User-Garment interactions: all the various ways in which a user can interact with a garment on the website, in a mobile app, or in an email.
Purchases, Add to Basket, Wishlist
Views, Bookmarks, Thumbnail Impressions
Likes & Dislikes, View Outfits
Explicit User Features: the answers that the user has given to questions in the Mapp Fashion Signup process.
Shape: height, weight, body proportions, etc.
Body: colors, reveal and conceal preferences, etc.
Lifestyle & Attitude: fashion confidence, adventurous, favorite brands, etc.

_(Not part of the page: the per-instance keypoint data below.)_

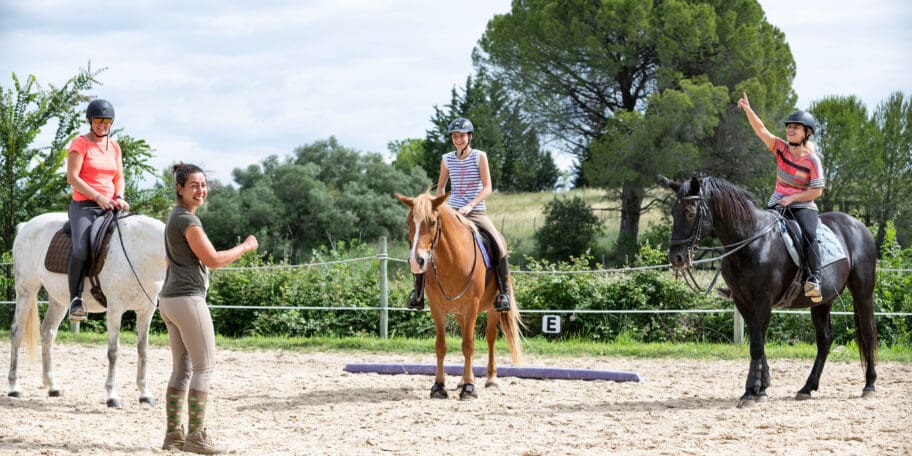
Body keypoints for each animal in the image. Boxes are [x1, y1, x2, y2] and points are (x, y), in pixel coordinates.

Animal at [8, 212, 166, 408]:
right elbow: (113, 351)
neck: (139, 251)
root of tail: (26, 226)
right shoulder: (115, 309)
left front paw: (144, 394)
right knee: (17, 332)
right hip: (26, 291)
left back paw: (52, 386)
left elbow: (143, 350)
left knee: (47, 332)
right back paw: (14, 387)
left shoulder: (146, 310)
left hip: (58, 300)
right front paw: (112, 396)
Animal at [396, 191, 523, 400]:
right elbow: (441, 345)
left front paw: (469, 388)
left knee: (490, 338)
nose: (416, 261)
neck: (451, 261)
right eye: (408, 222)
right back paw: (463, 379)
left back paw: (490, 378)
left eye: (432, 222)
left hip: (492, 308)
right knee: (465, 335)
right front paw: (439, 386)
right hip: (458, 312)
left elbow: (469, 346)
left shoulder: (472, 305)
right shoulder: (437, 308)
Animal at [659, 176, 877, 407]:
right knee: (825, 339)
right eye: (673, 212)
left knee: (868, 332)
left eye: (690, 212)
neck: (752, 242)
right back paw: (807, 388)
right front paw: (761, 388)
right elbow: (758, 341)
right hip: (821, 302)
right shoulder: (742, 301)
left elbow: (756, 343)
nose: (676, 257)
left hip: (862, 292)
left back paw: (869, 386)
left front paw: (749, 393)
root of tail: (858, 225)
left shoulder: (764, 299)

Feature preferences: "never wear high heels", "never wear maxi dresses", etc
Explicit Garment Features
Up to 35-50 features per garment, depending on category and complexity
Includes things like Fit, Style, Colour, Pattern, Brand, Neckline, Length, Sleeve Detail, etc.
Labeled by a combination of human stylists and machine learning
Algorithms
The recommender is a combination of several algorithms that learn from this data in different ways. All of the algorithms were developed, optimized, and tested specifically for fashion data. The rich garment feature data that we have allows our algorithms to learn what garment characteristics are preferred by which user and leverage this information to make better predictions. We are able to learn from data collected on items that are no longer available and apply the learnings to new items that have just come out. From the user side, knowing the user features allows us to analyze the demographic of each garment to figure out what kind of users might be interested in it. Putting these two together, we are able to look at what kind of users like what kind of garments in terms of explicit descriptive features.
In terms of ML techniques, we use several building blocks that each address different aspects of the recommendation & prediction problem. We use mainly supervised learning approaches supported by some unsupervised techniques. Our algorithms include the family of Collaborative Filtering algorithms (classic CF, Matrix Factorisation, proprietary), Content-based approaches (proprietary, using our garment features and user features), Graph-based techniques (proprietary), Session-based approaches (optimized for real-time speed). All the algorithms we use are adapted and optimised specifically for the fashion domain, we have no components that we use out of the box and very few that we didn't have to adapt heavily. Several of our algorithms are completely novel and proprietary to Mapp Fashion . We have tight bonds to academia and are active in the Recommender Systems research community, which allows us to stay up to date with the newest developments even before they become widely available.
The recommender is constantly evolving; new algorithms and functionality are added as we complete our research & development cycles. We have tried and learned that standard recommendation approaches don't work very well for fashion, and research-level innovation is required to create high-quality recommendations. Every component of our recommender is thoroughly evaluated in offline experiments as well as live A/B tests. All of our algorithm design decisions are verified by running A/B tests that enable us to measure if they give a real uplift or not.